Delhi election results will be declared tomorrow but the Indian stock market fell today, indicating that companies are apprehensive that the Bharatiya Janata Party might lose, as exit polls showed yesterday. Global worries and disappointing corporate news added to the bearish sentiment.
The benchmark S&P Sensex declined 1.5 percent today after six out of seven exit polls said that the BJP might lose in Delhi. The rupee slid to 62.18 per dollar, a fall of 0.8 percent, while the yield on government bonds climbed two basis points to 7.72 percent. This the seventh consecutive day of losses for the Sensex, something that had last happened in November 2013.
Worldwide developments have also added to investors' worries. Chinese imports are down, signalling a slowing economy, and traders are speculating that the U.S. Federal Reserve might raise rates, which would constrict dollar supply.
Modi has said before that winning more state elections is necessary the majority of opposition parties in the upper house of parliament, to make sure important reform legislation is passed. A defeat in Delhi would halt the winning spree of the BJP. Since coming to power in May last year, the party has won in three out of four states.

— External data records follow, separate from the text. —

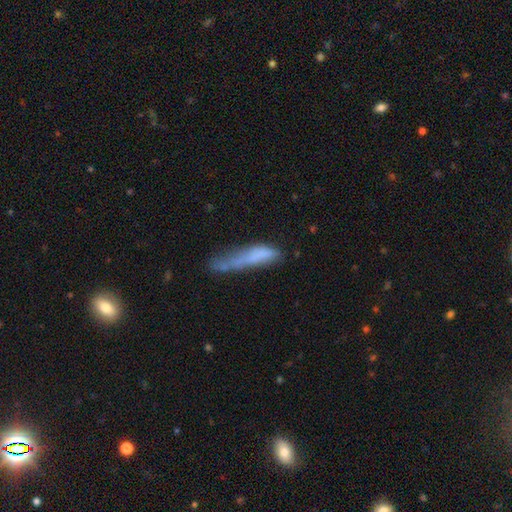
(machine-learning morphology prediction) Smooth or featured?
  - smooth: 64% *
  - featured or disk: 26%
  - star or artifact: 10%
How rounded?
  - cigar-shaped: 82% *
  - in between: 17%
  - round: 2%
Merging?
  - none: 33% *
  - minor disturbance: 31%
  - major disturbance: 25%
  - merger: 10%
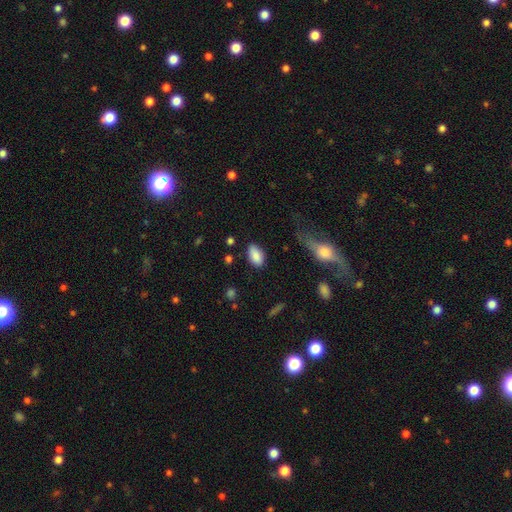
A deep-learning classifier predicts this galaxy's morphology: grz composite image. It shows a smooth galaxy with no disk features (86%) that is in between round and cigar-shaped (92%). Merging: none (78%).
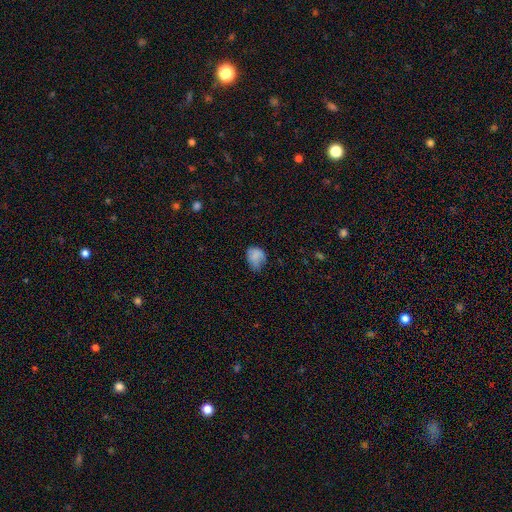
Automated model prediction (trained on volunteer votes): Q: Smooth or featured?
A: smooth (77%); runner-up: featured or disk (13%)
Q: How rounded?
A: in between (59%); runner-up: round (40%)
Q: Merging?
A: none (42%); runner-up: minor disturbance (40%)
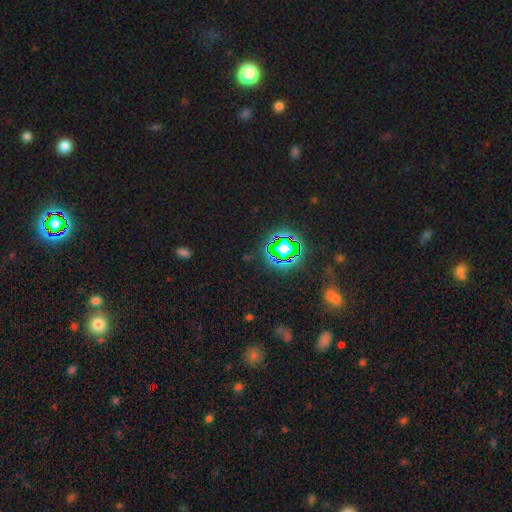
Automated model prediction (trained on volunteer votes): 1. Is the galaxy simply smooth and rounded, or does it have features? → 77% star or artifact, 15% smooth, 8% featured or disk.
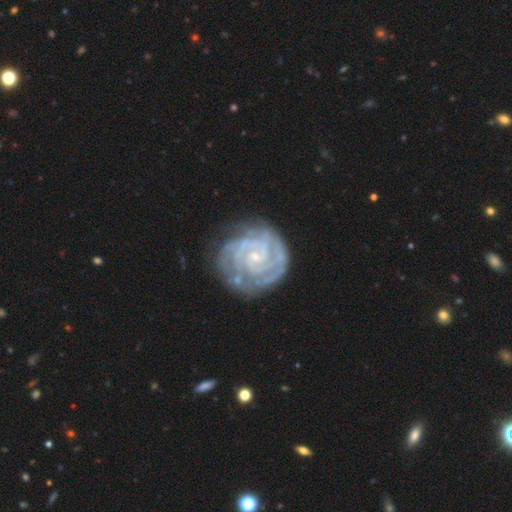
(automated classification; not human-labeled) Morphology: type=featured or disk (90%); edge-on=no (98%); bar=no (62%); spiral arms=yes (98%); winding=tight (81%); arm count=2 (29%); bulge=small (81%); merging=none (72%).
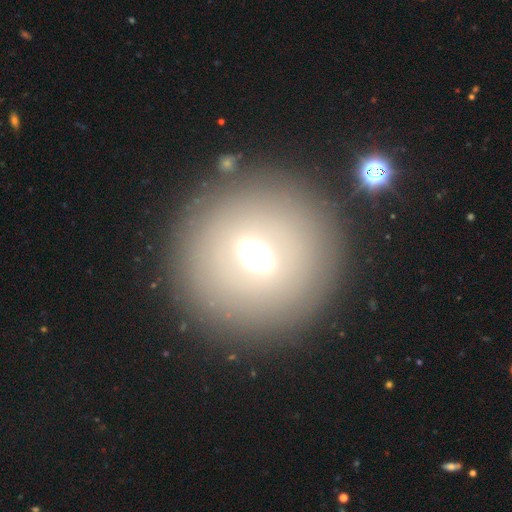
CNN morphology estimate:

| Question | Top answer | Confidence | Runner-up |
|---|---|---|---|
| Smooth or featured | smooth | 50% | featured or disk (29%) |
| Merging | none | 83% | minor disturbance (8%) |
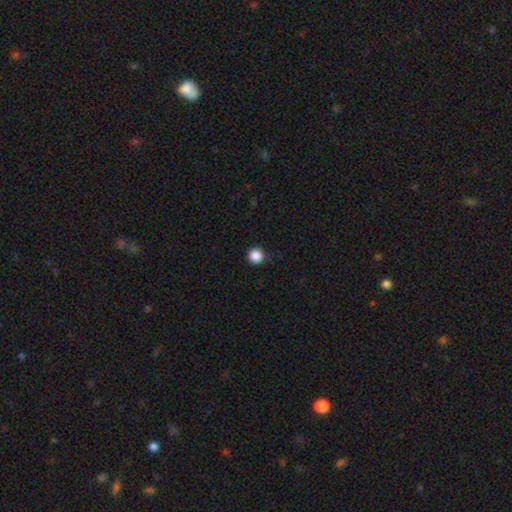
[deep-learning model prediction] smooth-or-featured: smooth: 88% | star or artifact: 10% | featured or disk: 2%
  how-rounded: round: 97% | in between: 2% | cigar-shaped: 1%
  merging: none: 92% | minor disturbance: 5% | major disturbance: 2% | merger: 1%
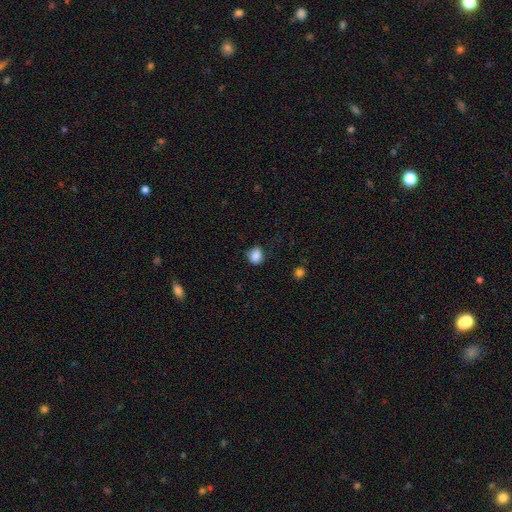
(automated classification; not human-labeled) Morphology: type=smooth (86%); roundness=round (54%); merging=none (68%).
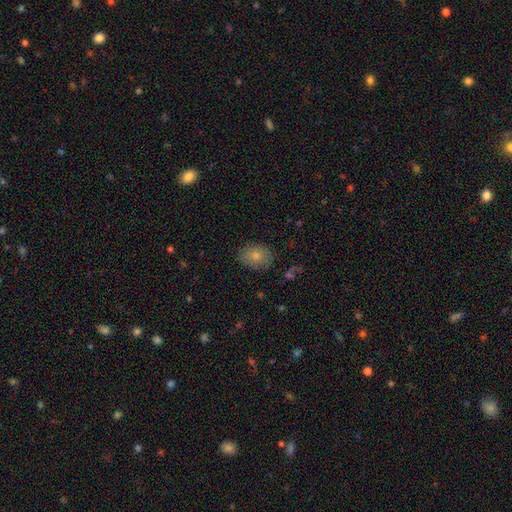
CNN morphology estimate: smooth-or-featured: smooth: 80% | featured or disk: 12% | star or artifact: 8%
  how-rounded: in between: 70% | round: 29% | cigar-shaped: 1%
  merging: none: 83% | minor disturbance: 13% | major disturbance: 3% | merger: 1%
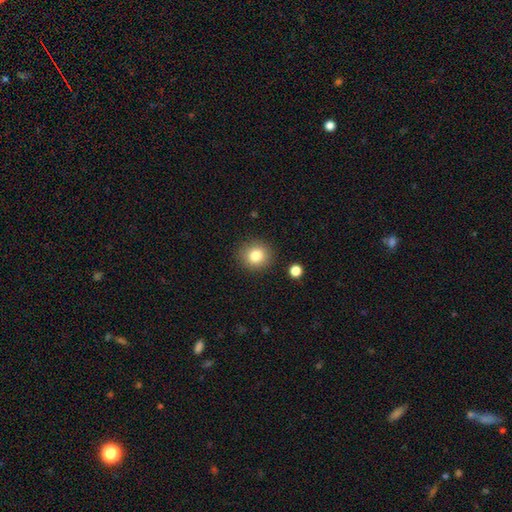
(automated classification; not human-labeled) smooth-or-featured: smooth: 82% | star or artifact: 11% | featured or disk: 7%
  how-rounded: round: 87% | in between: 12% | cigar-shaped: 1%
  merging: none: 88% | minor disturbance: 7% | major disturbance: 2% | merger: 2%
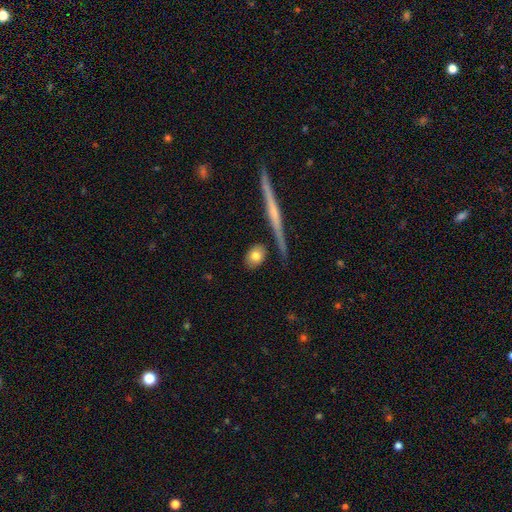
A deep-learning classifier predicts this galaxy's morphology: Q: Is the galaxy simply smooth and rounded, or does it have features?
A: smooth — 77%.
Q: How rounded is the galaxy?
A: in between — 58%.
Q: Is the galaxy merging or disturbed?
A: none — 79%.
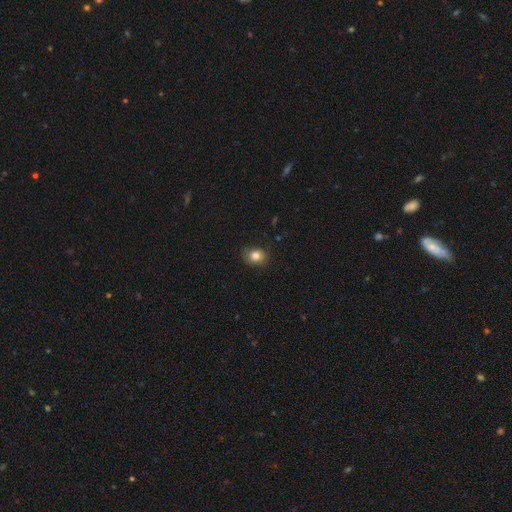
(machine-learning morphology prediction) Smooth or featured?
  - smooth: 83% *
  - star or artifact: 10%
  - featured or disk: 6%
How rounded?
  - round: 60% *
  - in between: 40%
  - cigar-shaped: 1%
Merging?
  - none: 83% *
  - minor disturbance: 13%
  - major disturbance: 3%
  - merger: 1%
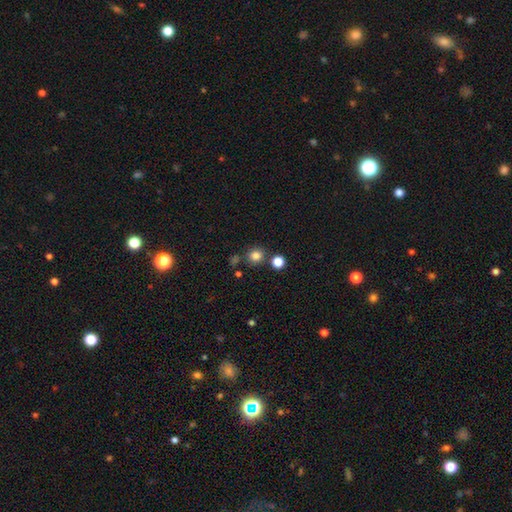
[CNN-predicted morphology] Smooth or featured? Predicted: smooth (p=0.81). How rounded? Predicted: round (p=0.86). Merging? Predicted: none (p=0.77).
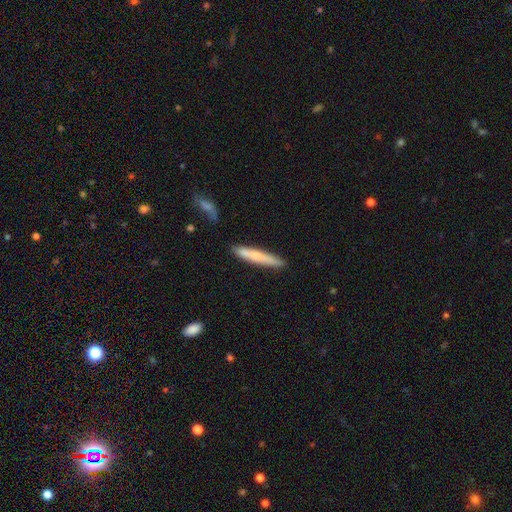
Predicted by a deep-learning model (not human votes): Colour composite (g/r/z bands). It shows a smooth galaxy with no disk features (69%) that is cigar-shaped (94%). Merging: none (82%).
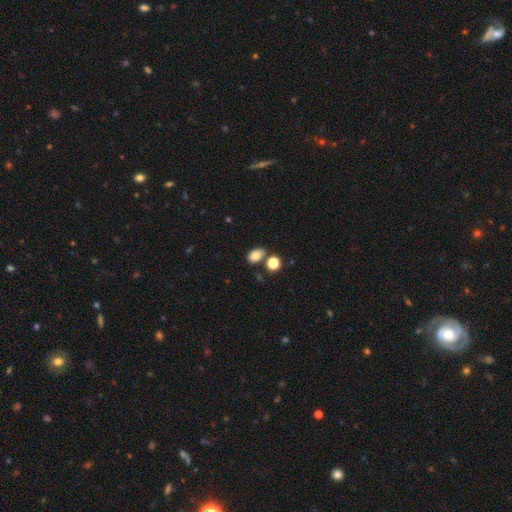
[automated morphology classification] Overall: smooth (81%). How rounded: in between (79%). Merging: none (70%).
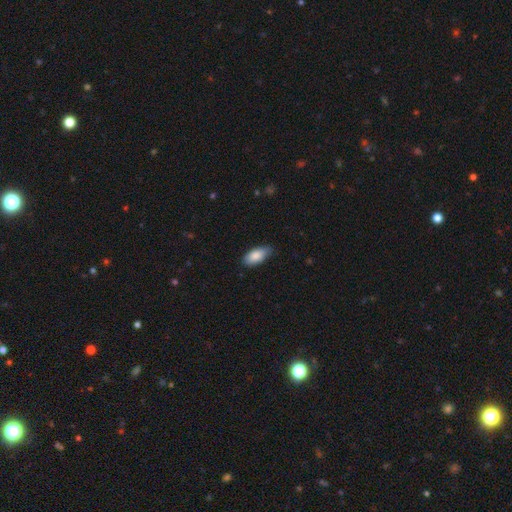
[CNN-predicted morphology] Overall: smooth (86%). How rounded: in between (90%). Merging: none (76%).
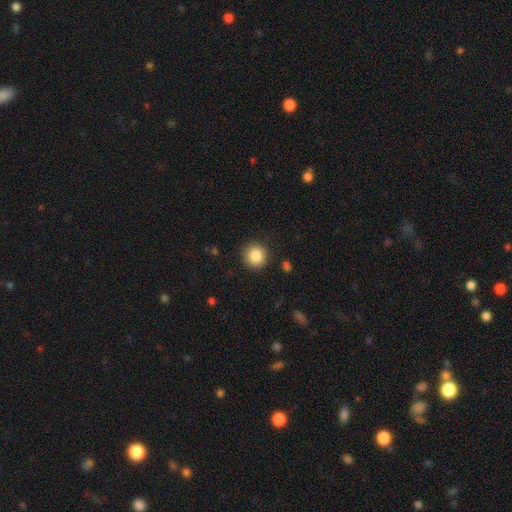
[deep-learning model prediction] smooth-or-featured: smooth: 86% | star or artifact: 9% | featured or disk: 5%
  how-rounded: round: 92% | in between: 7% | cigar-shaped: 1%
  merging: none: 90% | minor disturbance: 7% | major disturbance: 2% | merger: 1%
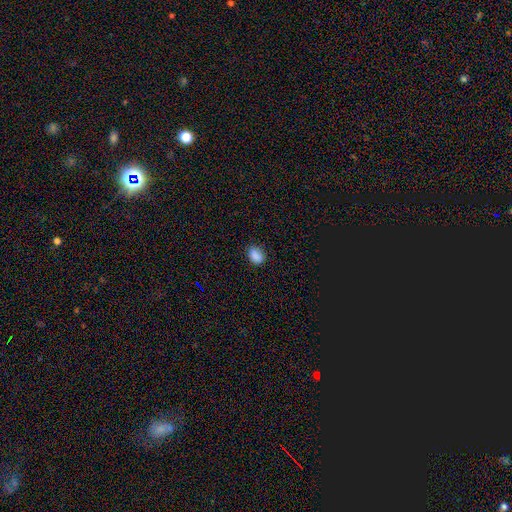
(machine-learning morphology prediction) Smooth or featured? smooth (87%)
How rounded? in between (78%)
Merging? none (82%)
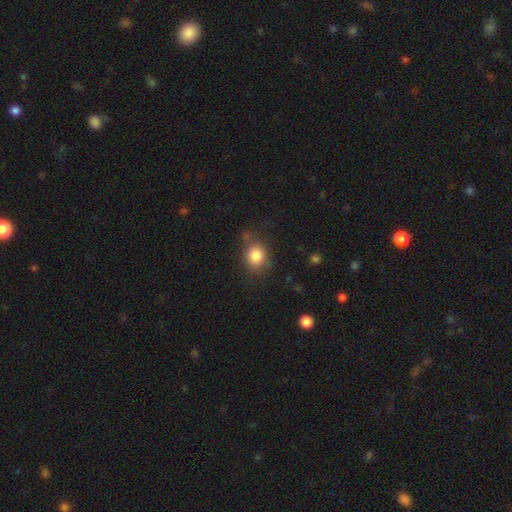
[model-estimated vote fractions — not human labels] smooth_or_featured: smooth (p=0.83) [alt: star or artifact p=0.10]
how_rounded: round (p=0.60) [alt: in between p=0.38]
merging: none (p=0.67) [alt: minor disturbance p=0.21]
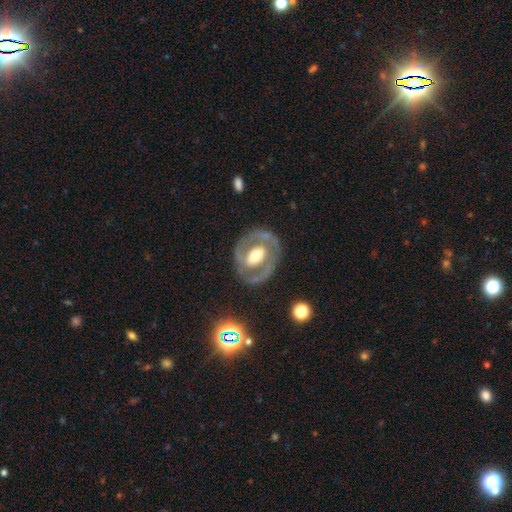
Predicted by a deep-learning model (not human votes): Smooth or featured: featured or disk — 72% (smooth — 23%)
Edge-on disk: no — 95% (yes — 5%)
Bar: no — 43% (weak — 31%)
Spiral arms: no — 55% (yes — 45%)
Bulge size: moderate — 60% (large — 27%)
Merging: none — 74% (minor disturbance — 15%)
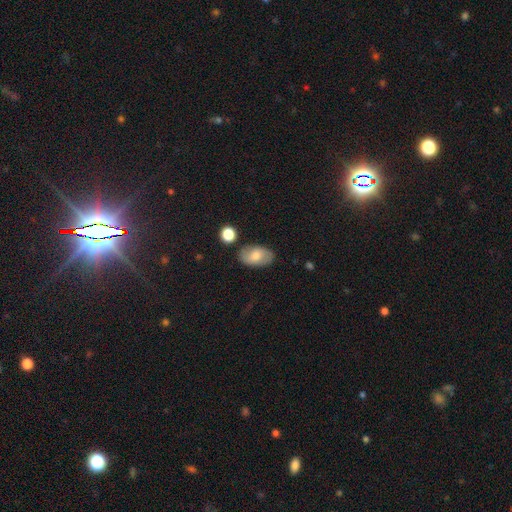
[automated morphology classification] Q: Smooth or featured?
A: smooth (68%); runner-up: featured or disk (25%)
Q: How rounded?
A: in between (91%); runner-up: round (8%)
Q: Merging?
A: none (78%); runner-up: minor disturbance (14%)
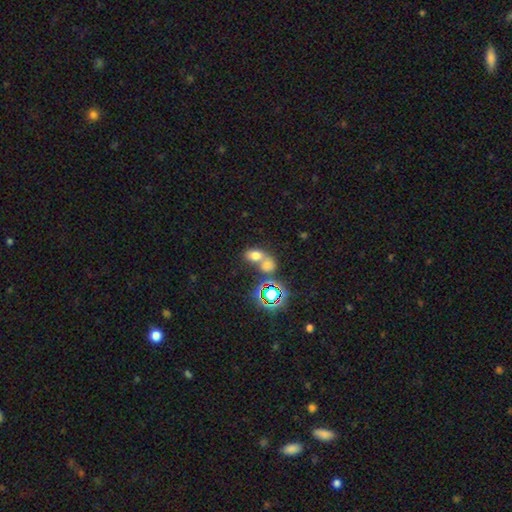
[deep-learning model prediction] The model was most divided on "merging": merger: 58%, none: 30%, minor disturbance: 7%, major disturbance: 4%. More confident: smooth or featured — smooth (67%); how rounded — in between (66%).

One of AAP's promises is to lower electricity tariff. That is not good news for providers, and power stocks declined. Tata Power Co. fell 3.2 percent, and Reliance Infrastructure was down 2.8 percent.
Results also disappointed, with Gail India Ltd., India's largest natural gas supplier, reporting a 64 percent drop in third-quarter profit. The stock slumped the lowest in two months. Tata Steel stock fell 2.2 percent, to its lowest in almost a year after reporting sales that were below analyst estimates. Tata's other major company, Tata Motors, also fell 1.7 percent after reports that its Jaguar Land Rover unit in North America will recall 104,000 cars after authorities flagged issues that could lead to problems with brakes and lights.
The government will report GDP figures later today under a new system of accounting, which has resulted in previous years' estimates getting jacked up. By that yardstick, the new GDP figures are expected to be robust, but doubts have risen both about the new methodology and quality of data. Arvind Subramanian, the government's chief economic advisor, has said the changes are mystifying and that he is puzzled by the new growth figures.